At Home, too, Saskia revels in the splendor and wonder of the natural world as taught to her by Marta, an older woman who lives nearby and has, we will come to learn, a crucial role to play in everyone’s lives. Haunted by the memory of her lost brother, Saskia sees shades of Will everywhere. She talks to him in an effort to work through her survivor’s guilt.
“To speak the language of this place was another way to get close to you,” she writes. “You were out there somewhere, wandering, waiting.”
The book can plod at times, especially in its descriptions of the not-always-interesting residents of Home (including the ridiculously named Butterfly, a late-arriving free spirit whose role is to introduce discord and sexual competition to the community). Saskia and her closest friends are vivid and compelling when young, but less so as adults, bogged down as they are by outside relationships that clutter up the plot.

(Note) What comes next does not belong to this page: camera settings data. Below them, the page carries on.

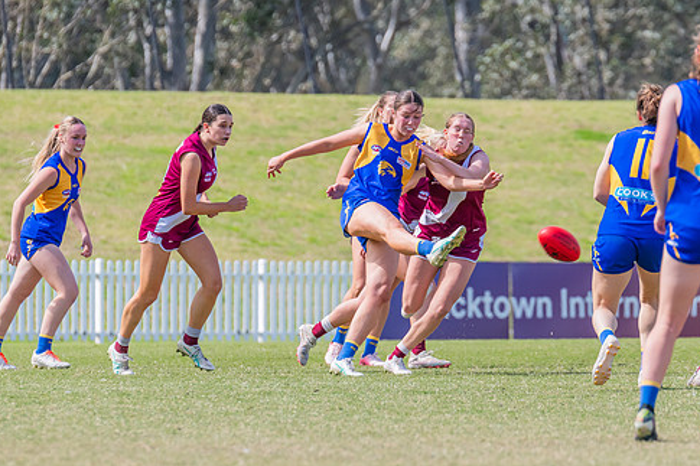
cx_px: 382
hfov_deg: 3.9
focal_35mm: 533
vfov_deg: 2.6
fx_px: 10360
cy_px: 277
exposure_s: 1/1250
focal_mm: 420
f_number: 9
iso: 800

Responsibility, guilt, hypocrisy, the sins of the past, the innocence or lack thereof of the young, the lies we tell one another and ourselves, the easiest way to make a murder look like an accident, whether character is destiny — the book raises all of these issues and more.
Mostly, though, it’s an examination of Saskia, weighed down and haunted as she is. She is a fascinating character, her strengths and flaws equally interesting. Her role as perpetual victim, forever reliving the horrors inflicted on her by others, might not be the whole story. As the book progresses, past begins to meet present. A series of revelations culminates in several startling confrontations and, yes, more death.
Whipsawed by this new information, and by an aftermath that softens what could have been a daringly bleak ending, we’re left unsure how to feel about what has happened. Do we finally understand who Saskia is, really? Does she understand herself?
As she says at one point, addressing the specter of her dead brother: “You know what I am. You know what I do. You know that I am right to be afraid.”